**Work instruction:** Given the entries that follow, write out exactly the lines starting at the one containing "table_header [577, 119, 708, 341]" and ending at the one containing "table_cell [191, 566, 457, 712]", both ends included, and only those.

**Data to process:**
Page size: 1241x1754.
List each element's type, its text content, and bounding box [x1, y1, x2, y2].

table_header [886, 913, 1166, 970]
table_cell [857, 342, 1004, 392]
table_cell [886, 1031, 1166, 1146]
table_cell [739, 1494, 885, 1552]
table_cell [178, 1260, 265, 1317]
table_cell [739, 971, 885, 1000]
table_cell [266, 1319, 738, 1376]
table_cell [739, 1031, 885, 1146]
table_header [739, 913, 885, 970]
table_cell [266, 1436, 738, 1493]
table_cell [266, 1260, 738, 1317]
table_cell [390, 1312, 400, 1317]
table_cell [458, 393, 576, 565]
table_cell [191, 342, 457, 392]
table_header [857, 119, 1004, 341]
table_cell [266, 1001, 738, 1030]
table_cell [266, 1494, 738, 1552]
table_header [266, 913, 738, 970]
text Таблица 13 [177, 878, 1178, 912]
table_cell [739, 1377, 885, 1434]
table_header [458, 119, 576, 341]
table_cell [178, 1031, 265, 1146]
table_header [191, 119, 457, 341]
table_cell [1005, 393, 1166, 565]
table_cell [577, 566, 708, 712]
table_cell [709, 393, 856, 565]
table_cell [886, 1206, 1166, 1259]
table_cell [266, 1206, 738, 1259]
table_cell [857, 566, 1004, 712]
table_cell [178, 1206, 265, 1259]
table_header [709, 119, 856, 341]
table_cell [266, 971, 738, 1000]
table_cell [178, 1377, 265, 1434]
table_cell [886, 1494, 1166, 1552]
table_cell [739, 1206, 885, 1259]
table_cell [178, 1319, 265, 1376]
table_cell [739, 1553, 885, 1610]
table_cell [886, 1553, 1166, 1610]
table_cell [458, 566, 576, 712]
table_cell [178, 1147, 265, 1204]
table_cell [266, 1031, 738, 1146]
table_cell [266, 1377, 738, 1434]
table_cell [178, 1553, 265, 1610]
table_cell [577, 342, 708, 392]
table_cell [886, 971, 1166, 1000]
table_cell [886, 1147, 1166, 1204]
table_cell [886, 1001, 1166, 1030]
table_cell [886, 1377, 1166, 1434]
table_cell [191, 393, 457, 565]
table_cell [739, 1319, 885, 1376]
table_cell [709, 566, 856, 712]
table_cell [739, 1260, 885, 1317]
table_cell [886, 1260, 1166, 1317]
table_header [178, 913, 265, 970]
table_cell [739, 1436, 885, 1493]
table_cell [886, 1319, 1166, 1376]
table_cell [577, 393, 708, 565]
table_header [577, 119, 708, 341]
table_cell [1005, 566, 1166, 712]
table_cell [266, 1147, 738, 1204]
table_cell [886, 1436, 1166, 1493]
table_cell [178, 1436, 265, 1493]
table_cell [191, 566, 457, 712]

---

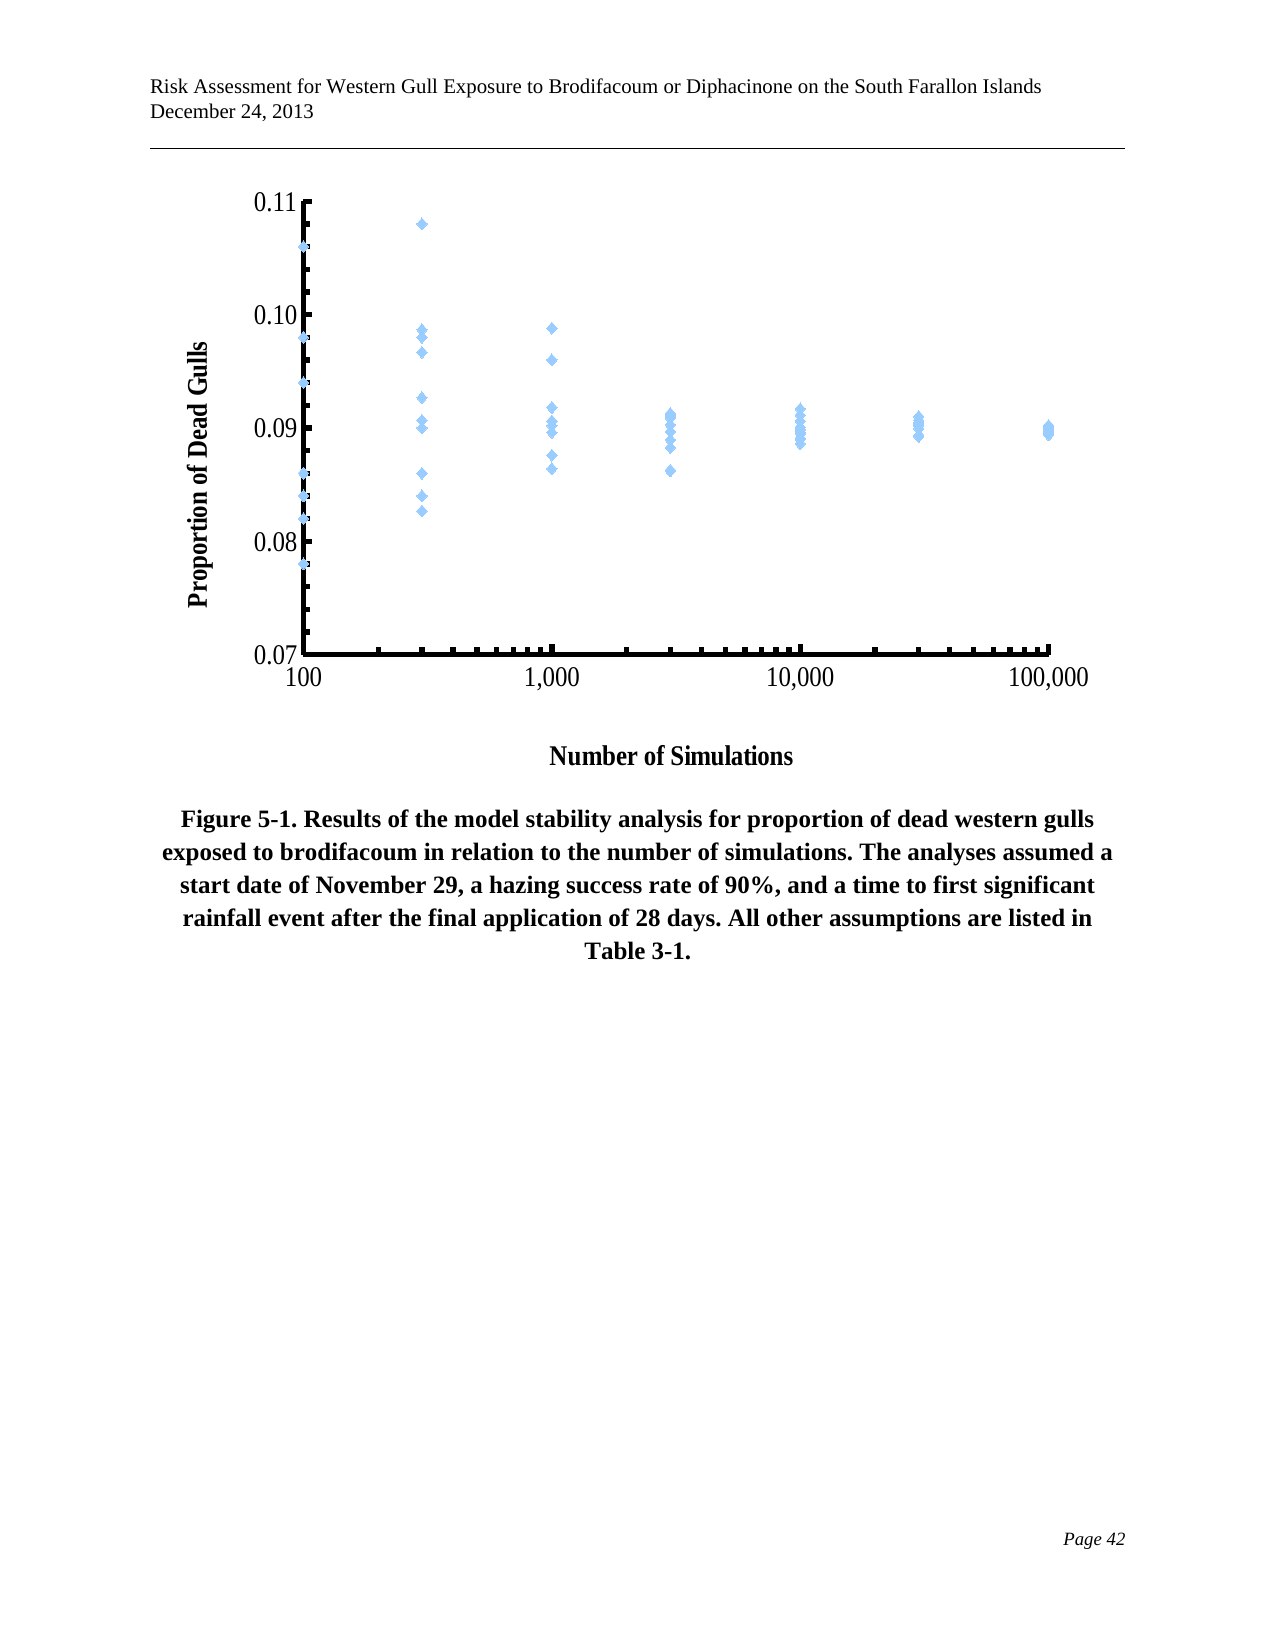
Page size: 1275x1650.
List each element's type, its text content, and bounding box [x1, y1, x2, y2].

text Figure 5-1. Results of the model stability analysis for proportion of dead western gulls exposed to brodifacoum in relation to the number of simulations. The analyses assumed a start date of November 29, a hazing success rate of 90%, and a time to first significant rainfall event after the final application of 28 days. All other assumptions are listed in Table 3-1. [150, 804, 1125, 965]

**Task output:**
table_header [577, 119, 708, 341]
table_cell [1005, 566, 1166, 712]
table_cell [266, 1147, 738, 1204]
table_cell [886, 1436, 1166, 1493]
table_cell [178, 1436, 265, 1493]
table_cell [191, 566, 457, 712]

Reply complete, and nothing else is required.